Wednesday, December 29, 2010

Incrementing Hadoop counters in Sizzle

Inspired by this post describing how to increment Hadoop counters from within Pig, I thought it would be beneficial to explain how to do the same from a Sizzle program.

In Sizzle, counters are somewhat of an anomaly as, unlike the rest of the stock aggregators, counters are output to the screen at the end of the run and saved in the job history, but they are not otherwise written out to disk.

Being out-of-band makes them useful as debugging tools and indicators of problems; however, they can also be used to gather statistics on the input.

Here, we will do some of the latter and write a short Sizzle program to count the words in an input file.

Firstly, declare an mrcounter (which stands for MapReduce Counter) table to be used to count the words:

counter: table mrcounter[string] of int;

This declares that counter names a mrcounter table that will be indexed by string and will accept an int value.

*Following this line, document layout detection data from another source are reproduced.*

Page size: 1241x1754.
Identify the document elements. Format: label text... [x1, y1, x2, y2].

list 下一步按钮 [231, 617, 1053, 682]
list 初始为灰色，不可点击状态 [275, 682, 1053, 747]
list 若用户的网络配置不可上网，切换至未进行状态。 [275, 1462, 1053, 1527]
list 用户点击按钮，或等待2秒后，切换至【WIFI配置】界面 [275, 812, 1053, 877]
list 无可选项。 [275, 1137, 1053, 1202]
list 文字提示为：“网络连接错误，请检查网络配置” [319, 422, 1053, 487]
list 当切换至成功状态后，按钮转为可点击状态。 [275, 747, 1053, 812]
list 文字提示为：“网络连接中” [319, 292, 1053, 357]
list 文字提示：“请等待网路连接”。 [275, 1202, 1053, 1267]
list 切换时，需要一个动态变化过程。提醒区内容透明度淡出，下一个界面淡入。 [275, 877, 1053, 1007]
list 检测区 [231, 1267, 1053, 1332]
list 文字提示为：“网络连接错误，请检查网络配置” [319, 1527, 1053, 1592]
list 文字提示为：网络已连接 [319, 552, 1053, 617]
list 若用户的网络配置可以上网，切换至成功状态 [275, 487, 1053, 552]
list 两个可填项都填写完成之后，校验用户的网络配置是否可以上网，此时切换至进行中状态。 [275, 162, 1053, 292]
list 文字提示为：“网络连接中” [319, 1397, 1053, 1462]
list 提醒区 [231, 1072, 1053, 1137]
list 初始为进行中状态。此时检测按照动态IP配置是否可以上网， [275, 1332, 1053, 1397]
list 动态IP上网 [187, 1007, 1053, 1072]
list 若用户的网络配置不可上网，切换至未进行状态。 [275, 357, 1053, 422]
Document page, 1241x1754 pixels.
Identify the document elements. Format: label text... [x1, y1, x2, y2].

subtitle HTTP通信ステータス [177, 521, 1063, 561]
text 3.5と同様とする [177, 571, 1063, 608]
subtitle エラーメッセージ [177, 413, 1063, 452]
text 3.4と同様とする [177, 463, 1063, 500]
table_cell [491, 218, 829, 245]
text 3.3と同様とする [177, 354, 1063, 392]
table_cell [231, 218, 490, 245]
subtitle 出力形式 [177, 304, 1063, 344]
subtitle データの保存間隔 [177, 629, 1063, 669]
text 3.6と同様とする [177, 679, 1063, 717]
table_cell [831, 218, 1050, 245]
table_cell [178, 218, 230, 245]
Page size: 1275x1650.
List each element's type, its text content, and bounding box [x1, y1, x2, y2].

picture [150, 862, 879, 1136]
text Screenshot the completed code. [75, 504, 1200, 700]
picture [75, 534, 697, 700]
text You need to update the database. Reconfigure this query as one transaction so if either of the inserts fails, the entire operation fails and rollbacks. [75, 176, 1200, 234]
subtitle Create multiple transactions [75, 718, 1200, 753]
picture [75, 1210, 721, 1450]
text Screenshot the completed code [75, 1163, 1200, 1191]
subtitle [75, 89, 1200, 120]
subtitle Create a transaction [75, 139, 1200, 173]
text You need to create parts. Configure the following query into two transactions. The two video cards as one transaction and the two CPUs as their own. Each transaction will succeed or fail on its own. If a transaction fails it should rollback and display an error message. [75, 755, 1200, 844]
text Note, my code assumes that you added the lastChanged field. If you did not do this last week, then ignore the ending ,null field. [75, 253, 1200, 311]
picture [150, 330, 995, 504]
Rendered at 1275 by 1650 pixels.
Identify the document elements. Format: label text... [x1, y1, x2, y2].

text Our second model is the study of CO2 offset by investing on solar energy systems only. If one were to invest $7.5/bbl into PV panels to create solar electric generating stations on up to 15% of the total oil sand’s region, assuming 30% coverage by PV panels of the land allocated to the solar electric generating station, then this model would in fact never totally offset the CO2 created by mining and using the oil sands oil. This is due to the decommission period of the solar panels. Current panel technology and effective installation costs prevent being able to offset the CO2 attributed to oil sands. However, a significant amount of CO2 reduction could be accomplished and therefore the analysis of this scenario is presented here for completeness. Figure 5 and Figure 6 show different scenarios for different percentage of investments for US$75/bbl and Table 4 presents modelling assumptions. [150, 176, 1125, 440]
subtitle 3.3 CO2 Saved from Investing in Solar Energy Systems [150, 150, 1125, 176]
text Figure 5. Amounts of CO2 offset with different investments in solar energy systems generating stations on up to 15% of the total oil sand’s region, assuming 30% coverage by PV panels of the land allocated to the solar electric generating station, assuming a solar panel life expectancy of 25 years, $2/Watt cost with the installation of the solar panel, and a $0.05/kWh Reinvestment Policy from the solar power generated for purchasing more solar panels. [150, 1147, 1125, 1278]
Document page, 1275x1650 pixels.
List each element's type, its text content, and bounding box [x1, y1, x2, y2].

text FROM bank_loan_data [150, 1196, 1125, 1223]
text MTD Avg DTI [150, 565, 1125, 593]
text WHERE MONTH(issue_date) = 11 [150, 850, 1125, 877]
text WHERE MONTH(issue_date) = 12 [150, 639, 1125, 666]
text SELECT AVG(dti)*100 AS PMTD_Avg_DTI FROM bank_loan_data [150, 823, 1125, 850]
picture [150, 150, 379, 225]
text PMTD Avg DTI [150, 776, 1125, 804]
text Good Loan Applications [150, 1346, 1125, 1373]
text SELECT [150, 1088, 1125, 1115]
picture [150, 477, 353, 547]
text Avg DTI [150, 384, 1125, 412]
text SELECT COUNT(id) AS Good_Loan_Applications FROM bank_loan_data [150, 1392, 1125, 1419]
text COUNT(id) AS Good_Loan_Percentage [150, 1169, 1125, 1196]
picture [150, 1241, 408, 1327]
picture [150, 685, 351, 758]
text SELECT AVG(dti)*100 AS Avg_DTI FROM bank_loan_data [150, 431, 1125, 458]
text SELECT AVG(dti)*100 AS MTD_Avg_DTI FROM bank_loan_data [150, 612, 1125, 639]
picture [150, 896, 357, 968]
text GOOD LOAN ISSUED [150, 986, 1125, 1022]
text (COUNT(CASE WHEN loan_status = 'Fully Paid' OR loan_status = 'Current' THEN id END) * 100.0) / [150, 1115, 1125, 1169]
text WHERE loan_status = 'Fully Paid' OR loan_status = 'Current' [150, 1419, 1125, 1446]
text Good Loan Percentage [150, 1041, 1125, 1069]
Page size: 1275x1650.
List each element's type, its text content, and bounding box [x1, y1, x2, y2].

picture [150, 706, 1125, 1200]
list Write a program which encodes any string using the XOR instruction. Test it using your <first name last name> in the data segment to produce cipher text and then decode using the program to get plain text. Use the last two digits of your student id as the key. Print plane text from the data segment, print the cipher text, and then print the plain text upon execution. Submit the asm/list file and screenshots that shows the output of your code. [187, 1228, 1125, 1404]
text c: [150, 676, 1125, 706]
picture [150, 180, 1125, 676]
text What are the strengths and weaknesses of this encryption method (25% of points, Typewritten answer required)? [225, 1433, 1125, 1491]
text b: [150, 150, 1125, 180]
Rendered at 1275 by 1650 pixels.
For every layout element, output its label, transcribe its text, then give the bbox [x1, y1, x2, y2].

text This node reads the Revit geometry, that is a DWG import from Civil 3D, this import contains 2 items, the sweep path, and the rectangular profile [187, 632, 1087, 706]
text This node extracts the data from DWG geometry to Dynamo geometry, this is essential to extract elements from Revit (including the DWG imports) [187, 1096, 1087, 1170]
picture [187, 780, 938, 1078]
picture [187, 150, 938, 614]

Next, read the input into a variable, named word:

word: string = input;

Finally, emit a one to the counter table indexed by the word just read.

emit counter[word] <- 1;


After compiling it, running this program on the following input:

foo
bar
bar
baz
baz
baz

yields something like the following output to the terminal at the conclusion of the run:

[...]
10/12/28 17:21:24 INFO mapred.JobClient: Sizzle Counters
10/12/28 17:21:24 INFO mapred.JobClient: bar=2
10/12/28 17:21:24 INFO mapred.JobClient: foo=1
10/12/28 17:21:24 INFO mapred.JobClient: baz=3
[...]

In this example there is only one index into the mrcounter table, so the default counter group header "Sizzle Counters" is used. If more than one index into the mrcounter table is provided, the first is used as the counter group heading, and any subsequent ones are concatenated together to be the counter name.

Happy new year!